Here is a puzzle: What explains the fact that some businesses sell multi-year uses and others do not - and why do some offer mixed strategies? I am offered multiyear subscriptions to magazines but not to theaters. Perhaps the transaction costs of renewal are substantial, and we find more multiyear arrangements for less expensive goods. In most cases, I'd think the seller would at least offer multiyear deals because buyers might overestimate their own future demand, based on their current preferences. If I love attending the games of my local football team, then the team might try to lock me in by selling multiyears season's tickets or, the right to buy these tickets in the form of a "personal seat license," or PSL, which gives the holder the "right" to buy or rent those seats season after season. Typically that PSL can be sold after a modest holding period and, unsurprisingly, the value of the PSL has often risen, much as taxi medallions can rise in value. The arrangement is puzzling because the PSL/season-ticket-holder is often in the business of reselling some of the tickets, and we would think that the team or stadium is better situated at locating buyers for single games. It is as if an airline sold me seat 12D for every monday morning flight to Dallas, and I needed to resell that seat when I had no use for it. Neither the airline seat nor the stadium seat is much of a "security," as we normally understand that legal term, because the value does not (or at least not much) rise or fall with an uncertain future. It is more like a magazine subscription than it is like a share of Ford. Note that the PSL represents a mixed strategy; the buyer does not pay in advance for five years of games, but rather pays part of the fee upfront and then pays the issuer a substantial amount per game or per season later on. I suppose the PSL might simply be a means of avoiding sticker shock, though that is a weak explanation.
PSLs are normally explained as a means of raising money upfront --and indeed in Europe they are called debentures.

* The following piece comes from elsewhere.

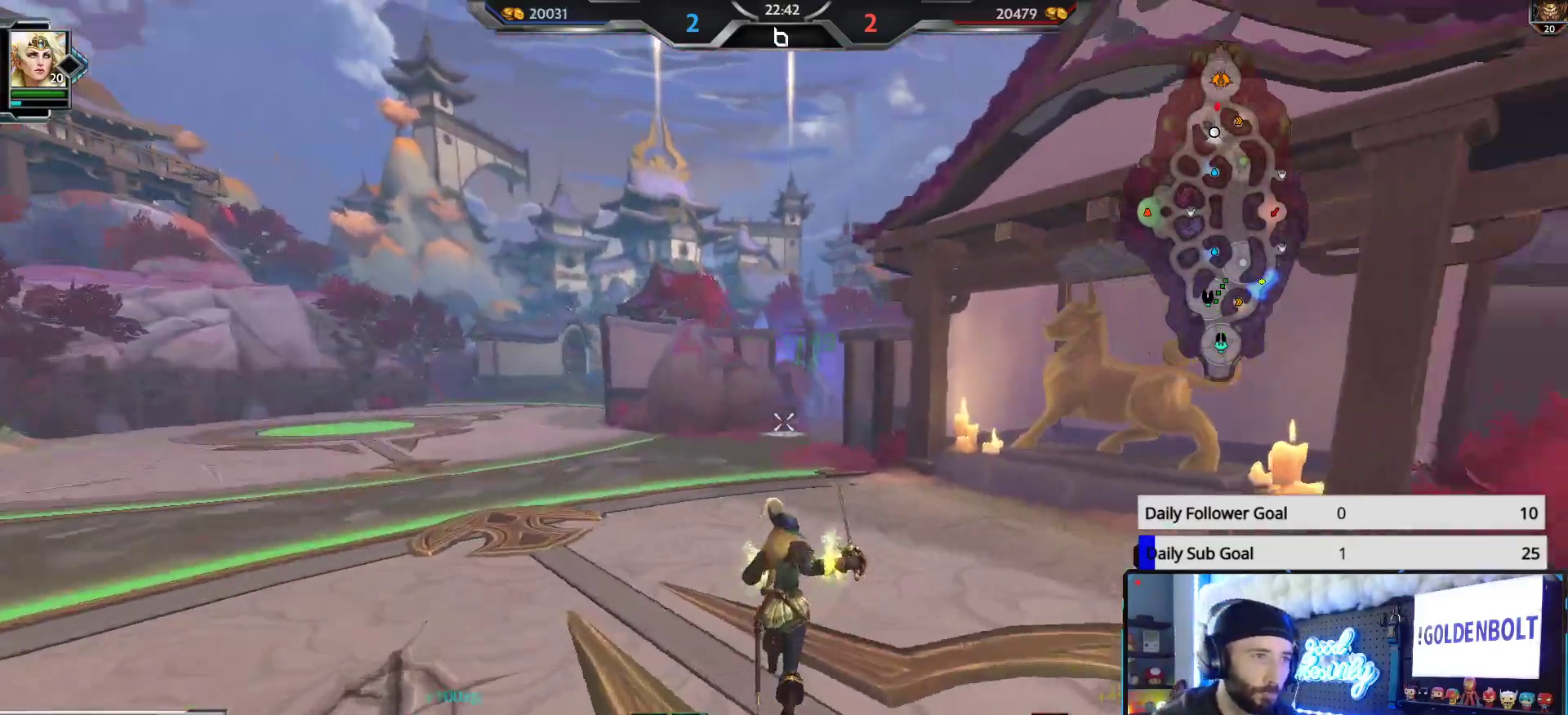
{"buttons": [], "left_stick": "up", "right_stick": "center", "events": [[67, "right_stick", "center"]]}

If the a footbal team needs $1 Billion for a new stadium, one means of financing is to sells PSLs at the start and, effectively, promise lower ticket prices later on; PSL holders are normally protected with the promise that ticket prices will only rise by 4% or some other cost-of-living kind of increase each year. But this explanation misses the point that seats could be sold in five year blocks, like magazine subscriptions. In any event, lenders would be willing to take future seat receipts as security. It returns us to the puzzle of multiyear sales, and adds the puzzle of why PSLs or medallions in some industries but not in others.
My tax-wise colleague Julie Roin suggests that the seller may plan to allocate the cost of the stadium in a way that assigns some substantial fraction of the cost to the "seats," and then the PSL receipts would mark the begining of the return of this investment, but not yield any taxable income. If so, the PSL approach is clever - though I note that at least one blog reports the NY Giants's owner as saying that half the revenue from PSL sales would go to taxes.
One problem with multiyear sales is that when the scheme is started, current management has revenue that it might be tempted to spend, rather than to save for future years when it must still produce the product (theater production, sporting event, taxicab rides). There are journals that sell life subscriptions, and my understanding is that the revenue is put aside and income is attributed to each year's budget. And of course most durable goods can be bought or rented, and when they are purchased outright, management must be counted on to set resources aside to make good on warranties and other costs associated with future years. Thus, one can rent a car by the day or week, lease it by the month or year, or "buy" it in order to have the right to its ten year or more lifetime. Toyota specializes in the last two markets, and it leaves short-term rentals to others. Similarly, the stadium owner might leave short-term rentals to intermediaries, including the purchaser of a PSL. Except that it does not.
It cannot escape attention, at least on this blog, that universities sell something like PSLs. An admitted student comes close to having the right to buy x four or three years of education, and the school, by convention, limits tuition increases to something close to the cost of living. PSLs can, however, be resold, for the Giants seem happy to have any fans in those seats.